On average, new mums get four hours sleep per night and that’s if you’re lucky.
The thing is, you tell yourself it’s o.k, it’s just a phase and you can survive. You might look half dead, have a cornflake in your hair and wouldn’t even attempt to drive a car but it’ll be fine. However, there’s a point that we all hit, when we feel like there’s no light at the end of the tunnel.
Exhaustion can affect everyone differently. What’s more, when you do have a chance to get some shut-eye, hormones are raging and your brain is whirring, making it extremely difficult to drift off. Strangely, the other half never seems to have this problem.
There are things you can do to keep yourself alive and encourage quality sleep when the opportunity presents itself. Here’s the top five.
Give yourself a break. We all know it’s not always possible to ‘sleep when baby sleeps’. In fact, I dare someone to say that to my face and live to tell the tale. Instead, do something realistic and give yourself some guilt-free time at least once a day.
Make a drink (hot coffee is hard to come by once you are a parent) or something to eat. You could watch some mind-numbing telly, WhatsApp your friends, or run a bath - a quick, quick bath. Just don’t try them all at the same time in your sleepy slumber. The washing, cleaning, hoovering blah blah blah can totally wait.
Attempt the above and you’ll suddenly feel a sense of accomplishment which will ease the stress at bedtime. The small things really help to make a big difference.
Totally guilty of this but bright lights, particularly blue light from electronics, stimulate the brain and so make it more difficult to get to sleep. We are currently trying a digital downtime after nine. 9pm, the phones are switched off and my husband and I actually talk without being distracted.
I absolutely would not be alive if it wasn’t for botanical sleep mist. I really struggled with insomnia after baby number two was born. I found it so stressful because I knew that in between feeds I needed as much sleep as possible but also had a full-of-energy toddler needing my attention. No matter how much I tried, I couldn’t get to sleep and it nearly broke me. My friend suggested I tried lavender oil in the bath but after a bit of research, I discovered a blend of botanical oils in one pillow spray. The Sun.day of London sleep mist saved me.
When you are up multiple times during the night, you can’t just run a bath, make a warming cup of herbal tea or light a candle (because let’s face it, it’s a tad dangerous when you are a stressed out new mum). You can however, spray a little bit of goodness on your pillow and relax as the 12 sleep enhancing essential oils work their magic.

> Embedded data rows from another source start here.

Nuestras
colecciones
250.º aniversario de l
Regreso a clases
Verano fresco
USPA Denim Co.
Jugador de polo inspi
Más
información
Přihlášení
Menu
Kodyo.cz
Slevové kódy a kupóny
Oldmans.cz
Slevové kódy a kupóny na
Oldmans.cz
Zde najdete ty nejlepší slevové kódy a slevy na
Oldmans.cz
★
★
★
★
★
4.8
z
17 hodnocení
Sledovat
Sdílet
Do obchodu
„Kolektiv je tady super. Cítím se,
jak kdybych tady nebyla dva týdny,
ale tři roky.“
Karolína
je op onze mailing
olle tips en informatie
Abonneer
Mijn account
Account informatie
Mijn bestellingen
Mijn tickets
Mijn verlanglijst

“But first coffee” has become some sort of religious movement and I’m all for it. Just one shot of dark and dreamy caffeine and the world seems like a better place sometimes. Having said that, drinking water has many more benefits. Your body becomes more alert and better equipped to digest food and burn calories more efficiently. A glass of cold water before bed is said to encourage the balance of hormones, energy levels, muscles and joints to encourage a natural sleep.
The National Sleep Foundation has found that people sleep significantly better and are more alert during the day if they do 150 minutes of exercise each week. My first thought was ‘As if! not in this lifetime’ but that’s actually 20 minutes a day. It doesn’t have to be a high intensity session each day or marathon training, it can be yoga, walking the dog or something else quite light. With two under two, I’m never going to be able to commit to daily exercise but I could probably stretch to getting out for a walk during the week.
So as I prepare to chill out before yet another night of fragmented sleep (my five month old is still up twice a night) I am also telling myself that when the little sleep thief is a teenager, I'll struggle to get her out of bed and that's a guaranteed lie in. Only 13 years to go.